Três anos e 15 dias depois de sua morte chega às lojas físicas e digitais seu 15º disco, o primeiro póstumo: Thanks for the Dance, um projeto que teve Adam Cohen, seu filho, à frente, com diversas colaborações, tanto na produção quanto nas participações: Beck, Jennifer Warnes, Damien Rice Feist. São canções inéditas, ou semi-inéditas, caso da faixa que dá nome ao disco, lançada em 2006, pela cantora Anjani Thomas. Cohen fez modificações na letra.
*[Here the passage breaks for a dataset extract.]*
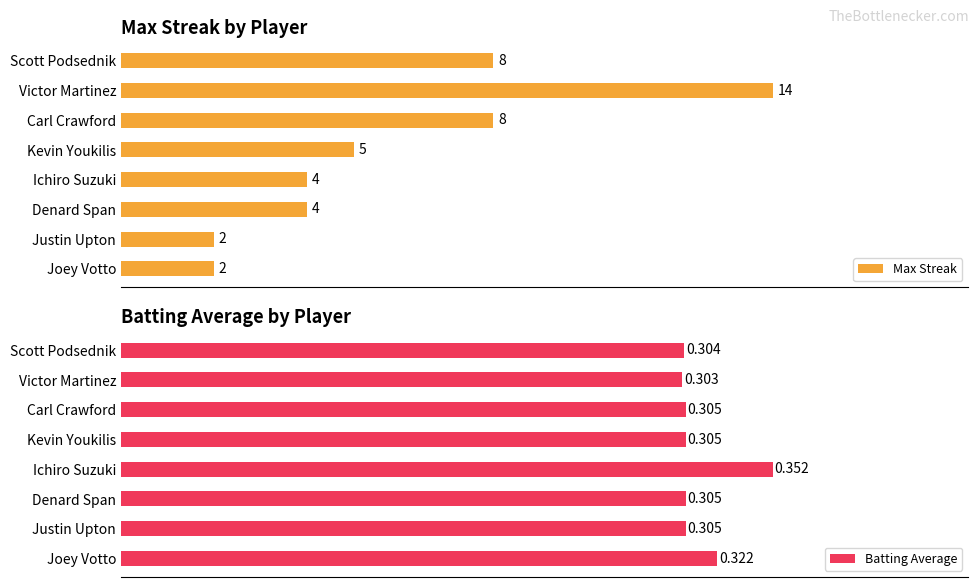

Where is Batting Average nearest to the value 0?

Victor Martinez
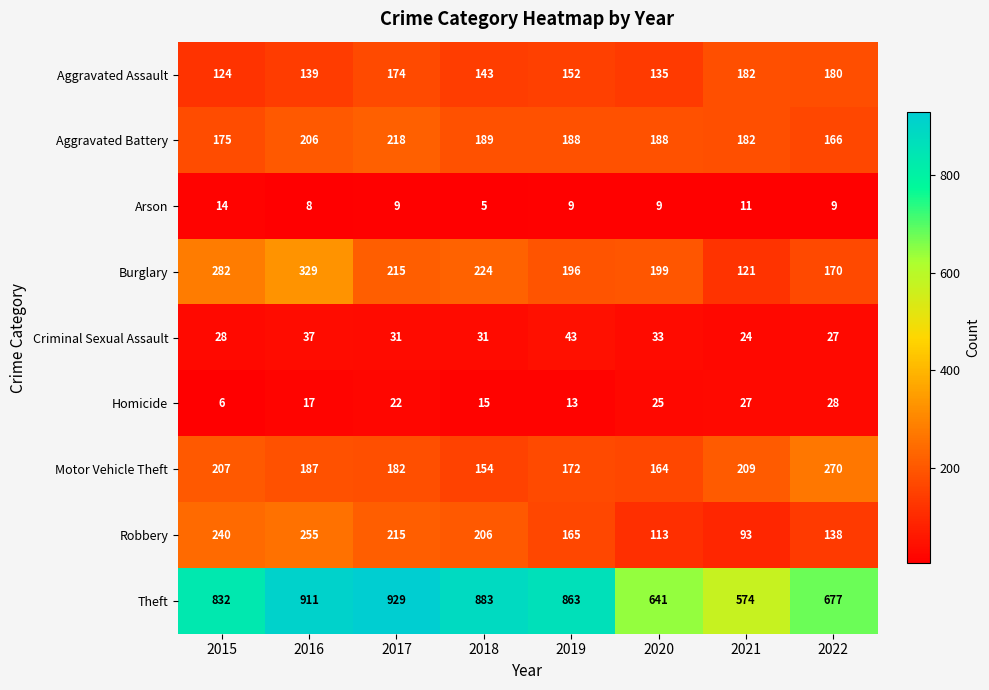

At which label does Burglary first exceed 215?

2015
Compositores desta cepa, à medida que envelhecem, aprimoram-se. Música e letra tornam-se cada vez mais lapidadas e demoradas. Alarga-se o espaço de tempo entre um e outro disco.

Leonard Cohen chegou a passar oito anos para lançar um novo álbum, Old Ideas (2012). A partir daí, encurtou o tempo entre um álbum e outro para dois anos. Encurtou também o período de lapidação de cada canção. Esta coleção que forma Thanks for the Dance foi criada com as que foram incluídas em You Want it Darker. Não apenas criadas, como gravadas, enquanto o artista aguardava que se cumprisse o que lhe estava destinado. Estava com 82 anos, e ainda cheio de dúvidas, procurando desvendar os mistérios de haver coisas que combatia, o fascismo, e que perseguia, ou lhe perseguiam, o sexo.
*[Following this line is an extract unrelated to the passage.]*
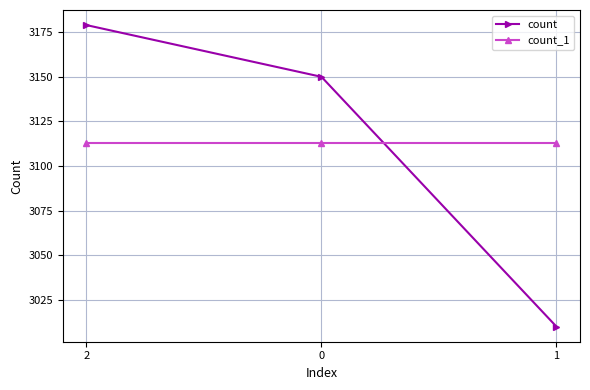

Reading right to left, transcribe all the data shown in this chart.

count: 1=3010	0=3150	2=3179
count_1: 1=3113	0=3113	2=3113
Em The Night of Santiago, uma das letras mais longas do álbum, ele narra o encontro com uma mulher em Santiago (provavelmente de Cuba), vai a detalhes, e confirma a força do sexo: “Embora tenha esquecido metade da minha vida/eu ainda me lembro disso”. Em Puppets (Marionetes), à força da repetição deplora o fascismo, o nazismo: “Marionetes alemães queimaram judeus/marionetes judeus não tiveram escolha ... presidentes marionetes comanda tropas de marionetes para incendiar a terra”. Enquanto a vida vai-se indo, o poeta presta mais atenção aos detalhes, a pílula que o ajuda a suportar, ou a importância de sua obra, “Sempre procurei trabalhar direito/mas não digo que isto é arte/ botei minha porcaria no lugar certo/ indo ao encontro de Jesus e lendo Marx” (Happens to the Heart).

INÍCIO

A forma como canta Thanks For The Dance é sombria. Dança como metáfora à vida. “Obrigado pela dança/ lamento por você estar cansada/ a noite mal começou”, uma valsinha, com o violão do espanhol Javier Mas dedilhado ao fundo, um órgão cerzindo a canção, avisando que o baile está perto de acabar. Um coro feminino, repete-se enquanto a valsinha vai cessando. Adam Cohen, que fez a direção musical, reuniu as canções como um roteiro, que termina com um poema em que um colibri é mais uma metáfora. “Ouça o colibri/ cujas asas você não pode ver/ ouça o colibri/ mas não a mim”. As canções, em sua maioria são poemas, com música de fundo. Perto da morte, Leonard Cohen volta a ser mais o poeta da juventude do que o louvado bardo da canção da idade adulta.